Posted on:2011-01-26Degree:Ph.DType:Dissertation
University:The Pennsylvania State UniversityCandidate:Syvertsen, Amy KFull Text:PDF
GTID:1445390002460855Subject:Individual & family studies
Abstract/Summary:
The cascade of changes that occur in young people's social and cognitive development during adolescence allows them to engage in more sophisticated and other-oriented thinking than when they were children. The purpose of this dissertation is to explore how adolescents respond to hypothetical situations where the safety or well-being of others is compromised. In particular, these studies explore adolescents' feelings of responsibility for others in the context of tobacco and drug use by peers. A multi-method person-oriented research design was used to assess intraindividual change and interindividual differences. Study 1 presented 790 adolescents with vignettes about a friend who begins smoking cigarettes or using drugs and asked how likely they would be to respond using different strategies. Latent transition analysis revealed four adolescent profiles based on the likelihood of seeking adult help, talking to the friend, ending the relationship with the user, and ignoring the situation. There were significant changes from early to late adolescence with fewer youth estimated to fit into profiles that involved ending the relationship or intervening with age. Adolescents who were female, valued social responsibility, understood the risks of and refrained from substance use, and felt that substance use was not simply the individual user's business were more likely to endorse intervening on behalf of a friend. Using a qualitative approach, Study 2 examined how adolescents reason about marijuana use and whether their reasoning changes when the risks extend beyond the self.
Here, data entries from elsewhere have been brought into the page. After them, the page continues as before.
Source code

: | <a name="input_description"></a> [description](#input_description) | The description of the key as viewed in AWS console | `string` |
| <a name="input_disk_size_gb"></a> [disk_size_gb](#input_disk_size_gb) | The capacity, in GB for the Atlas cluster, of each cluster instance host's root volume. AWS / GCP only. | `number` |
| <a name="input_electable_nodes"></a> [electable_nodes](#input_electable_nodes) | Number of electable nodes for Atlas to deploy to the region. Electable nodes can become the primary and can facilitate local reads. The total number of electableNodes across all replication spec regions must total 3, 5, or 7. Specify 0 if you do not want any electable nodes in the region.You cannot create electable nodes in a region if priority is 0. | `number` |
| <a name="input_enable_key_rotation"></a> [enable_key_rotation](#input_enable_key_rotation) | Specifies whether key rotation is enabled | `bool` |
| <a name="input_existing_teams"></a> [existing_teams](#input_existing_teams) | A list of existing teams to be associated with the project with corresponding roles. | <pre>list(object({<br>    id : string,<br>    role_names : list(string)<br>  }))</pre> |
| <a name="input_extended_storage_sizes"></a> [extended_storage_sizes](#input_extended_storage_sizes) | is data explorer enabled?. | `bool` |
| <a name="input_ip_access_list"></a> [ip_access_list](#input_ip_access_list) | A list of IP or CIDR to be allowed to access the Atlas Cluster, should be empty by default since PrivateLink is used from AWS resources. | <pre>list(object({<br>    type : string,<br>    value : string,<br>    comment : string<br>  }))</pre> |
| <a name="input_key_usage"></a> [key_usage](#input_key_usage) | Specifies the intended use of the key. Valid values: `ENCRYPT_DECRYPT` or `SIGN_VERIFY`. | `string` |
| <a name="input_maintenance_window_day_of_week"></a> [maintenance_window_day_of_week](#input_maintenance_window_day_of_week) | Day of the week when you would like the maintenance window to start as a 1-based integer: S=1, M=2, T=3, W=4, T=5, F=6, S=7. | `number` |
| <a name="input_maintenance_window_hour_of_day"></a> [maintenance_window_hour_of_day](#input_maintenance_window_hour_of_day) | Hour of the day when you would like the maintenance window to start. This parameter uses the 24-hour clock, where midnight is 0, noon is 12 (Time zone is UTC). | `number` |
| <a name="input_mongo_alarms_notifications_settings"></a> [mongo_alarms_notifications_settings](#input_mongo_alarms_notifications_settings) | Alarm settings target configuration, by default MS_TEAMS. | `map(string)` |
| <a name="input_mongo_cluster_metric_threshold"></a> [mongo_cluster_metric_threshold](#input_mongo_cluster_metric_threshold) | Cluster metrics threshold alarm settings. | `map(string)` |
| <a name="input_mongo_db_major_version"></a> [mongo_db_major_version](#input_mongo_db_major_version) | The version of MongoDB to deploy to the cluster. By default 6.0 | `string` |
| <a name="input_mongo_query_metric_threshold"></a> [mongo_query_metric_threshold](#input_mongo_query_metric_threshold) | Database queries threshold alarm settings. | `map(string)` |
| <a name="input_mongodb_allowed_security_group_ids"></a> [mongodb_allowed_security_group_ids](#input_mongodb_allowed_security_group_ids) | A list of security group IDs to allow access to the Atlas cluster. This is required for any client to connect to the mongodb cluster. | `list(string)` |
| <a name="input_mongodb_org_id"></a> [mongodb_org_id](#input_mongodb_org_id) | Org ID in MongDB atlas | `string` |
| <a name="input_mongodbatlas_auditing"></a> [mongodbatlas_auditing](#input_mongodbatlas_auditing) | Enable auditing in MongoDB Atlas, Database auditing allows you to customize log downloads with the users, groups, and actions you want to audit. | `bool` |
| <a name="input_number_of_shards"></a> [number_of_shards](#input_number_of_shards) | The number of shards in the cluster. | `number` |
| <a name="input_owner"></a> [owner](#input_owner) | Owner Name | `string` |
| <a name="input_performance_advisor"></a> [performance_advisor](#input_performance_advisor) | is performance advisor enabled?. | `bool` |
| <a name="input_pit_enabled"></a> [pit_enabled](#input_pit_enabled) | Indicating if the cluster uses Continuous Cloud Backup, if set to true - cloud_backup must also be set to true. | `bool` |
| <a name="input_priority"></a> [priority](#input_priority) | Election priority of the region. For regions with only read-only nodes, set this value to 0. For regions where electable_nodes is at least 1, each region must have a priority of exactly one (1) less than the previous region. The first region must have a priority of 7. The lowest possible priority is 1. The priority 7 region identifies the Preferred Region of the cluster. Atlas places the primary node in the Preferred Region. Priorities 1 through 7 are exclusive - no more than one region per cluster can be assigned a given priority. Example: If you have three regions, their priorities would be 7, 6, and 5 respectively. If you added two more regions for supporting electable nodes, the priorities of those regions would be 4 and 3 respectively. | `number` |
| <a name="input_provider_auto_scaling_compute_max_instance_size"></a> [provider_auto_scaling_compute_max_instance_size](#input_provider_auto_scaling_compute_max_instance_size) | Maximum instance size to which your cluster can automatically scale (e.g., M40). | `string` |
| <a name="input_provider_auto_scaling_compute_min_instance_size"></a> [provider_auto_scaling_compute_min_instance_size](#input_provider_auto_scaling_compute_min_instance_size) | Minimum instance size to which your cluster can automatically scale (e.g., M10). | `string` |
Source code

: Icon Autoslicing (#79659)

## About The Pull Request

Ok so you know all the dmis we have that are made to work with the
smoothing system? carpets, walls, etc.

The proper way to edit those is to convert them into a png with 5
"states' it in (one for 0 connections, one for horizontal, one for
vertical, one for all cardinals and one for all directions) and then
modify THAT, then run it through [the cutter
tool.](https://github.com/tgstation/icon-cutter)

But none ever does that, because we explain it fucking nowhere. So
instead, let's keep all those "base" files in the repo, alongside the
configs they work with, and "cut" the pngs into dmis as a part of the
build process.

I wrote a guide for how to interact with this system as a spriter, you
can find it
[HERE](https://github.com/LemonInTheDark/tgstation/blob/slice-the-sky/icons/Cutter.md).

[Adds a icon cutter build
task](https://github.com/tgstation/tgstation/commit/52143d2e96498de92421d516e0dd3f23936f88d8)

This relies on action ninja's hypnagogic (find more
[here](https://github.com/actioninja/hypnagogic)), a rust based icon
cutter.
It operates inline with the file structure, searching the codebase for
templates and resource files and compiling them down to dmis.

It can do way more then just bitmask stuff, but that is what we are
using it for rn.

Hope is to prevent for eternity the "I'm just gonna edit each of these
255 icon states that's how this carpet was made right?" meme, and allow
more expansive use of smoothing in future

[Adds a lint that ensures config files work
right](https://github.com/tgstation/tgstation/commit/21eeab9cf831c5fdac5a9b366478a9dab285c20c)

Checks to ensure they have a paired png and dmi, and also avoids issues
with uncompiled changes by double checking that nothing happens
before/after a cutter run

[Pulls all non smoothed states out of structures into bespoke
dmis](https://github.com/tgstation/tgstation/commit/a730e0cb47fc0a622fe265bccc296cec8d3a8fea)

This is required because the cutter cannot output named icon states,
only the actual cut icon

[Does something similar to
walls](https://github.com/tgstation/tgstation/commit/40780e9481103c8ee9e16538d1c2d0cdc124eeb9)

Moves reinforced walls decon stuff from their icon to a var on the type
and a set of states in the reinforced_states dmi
A textual analysis of written responses to four open-ended questions provided by 1,127 adolescents revealed that while most young people disagree with a peer using marijuana and offering it to others, they use a broad range of reasoning to justify their opinions and these justifications vary systematically with age and whether other people could be harmed. Collectively, results contribute to our understanding of adolescents' responsiveness to situations where a peer may require help, as well as provide insight into the developmental underpinnings of social responsibility in adolescence.